#### [EXERCISE DETAILS]
What you return must match the records below character for character, except that no picture appears.

#### [SOURCE MATERIAL]
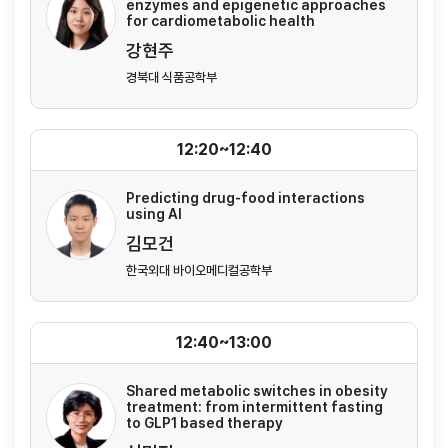
enzymes and epigenetic approaches
for cardiometabolic health
강현주
경북대 식품공학부
12:20~12:40
Predicting drug-food interactions
using AI
김모건
한국외대 바이오메디컬공학부
12:40~13:00
Shared metabolic switches in obesity
treatment: from intermittent fasting
to GLP1 based therapy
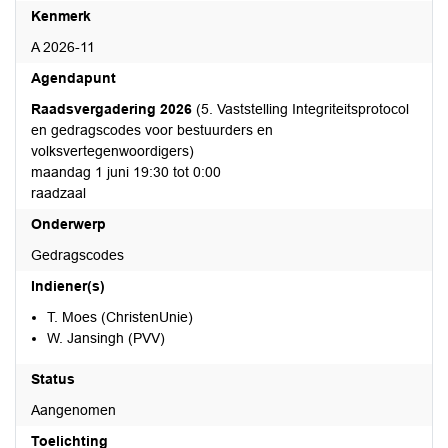
Kenmerk
A 2026-11
Agendapunt
Raadsvergadering 2026
(5. Vaststelling Integriteitsprotocol
en gedragscodes voor bestuurders en
volksvertegenwoordigers)
maandag 1 juni 19:30 tot 0:00
raadzaal
Onderwerp
Gedragscodes
Indiener(s)
T. Moes (ChristenUnie)
W. Jansingh (PVV)
Status
Aangenomen
Toelichting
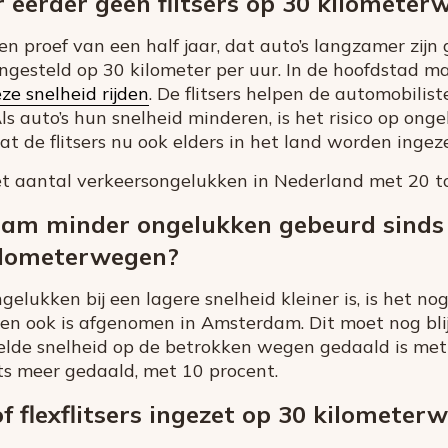
eerder geen flitsers op 30 kilometer
n proef van een half jaar, dat auto’s langzamer zijn 
n ingesteld op 30 kilometer per uur. In de hoofdstad m
e snelheid rijden
. De flitsers helpen de automobilis
ls auto’s hun snelheid minderen, is het risico op ong
dat de flitsers nu ook elders in het land worden ingeze
t aantal verkeersongelukken in Nederland met 20 t
dam minder ongelukken gebeurd sinds 
kilometerwegen?
elukken bij een lagere snelheid kleiner is, is het nog 
n ook is afgenomen in Amsterdam. Dit moet nog blij
elde snelheid op de betrokken wegen gedaald is met
ets meer gedaald, met 10 procent.
f flexflitsers ingezet op 30 kilometer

#### [FINAL ANSWER]
enzymes and epigenetic approaches
for cardiometabolic health
강현주
경북대 식품공학부
12:20~12:40
Predicting drug-food interactions
using AI
김모건
한국외대 바이오메디컬공학부
12:40~13:00
Shared metabolic switches in obesity
treatment: from intermittent fasting
to GLP1 based therapy
Kenmerk
A 2026-11
Agendapunt
Raadsvergadering 2026
(5. Vaststelling Integriteitsprotocol
en gedragscodes voor bestuurders en
volksvertegenwoordigers)
maandag 1 juni 19:30 tot 0:00
raadzaal
Onderwerp
Gedragscodes
Indiener(s)
T. Moes (ChristenUnie)
W. Jansingh (PVV)
Status
Aangenomen
Toelichting
eerder geen flitsers op 30 kilometer
n proef van een half jaar, dat auto’s langzamer zijn 
n ingesteld op 30 kilometer per uur. In de hoofdstad m
e snelheid rijden
. De flitsers helpen de automobilis
ls auto’s hun snelheid minderen, is het risico op ong
dat de flitsers nu ook elders in het land worden ingeze
t aantal verkeersongelukken in Nederland met 20 t
dam minder ongelukken gebeurd sinds 
kilometerwegen?
elukken bij een lagere snelheid kleiner is, is het nog 
n ook is afgenomen in Amsterdam. Dit moet nog blij
elde snelheid op de betrokken wegen gedaald is met
ets meer gedaald, met 10 procent.
f flexflitsers ingezet op 30 kilometer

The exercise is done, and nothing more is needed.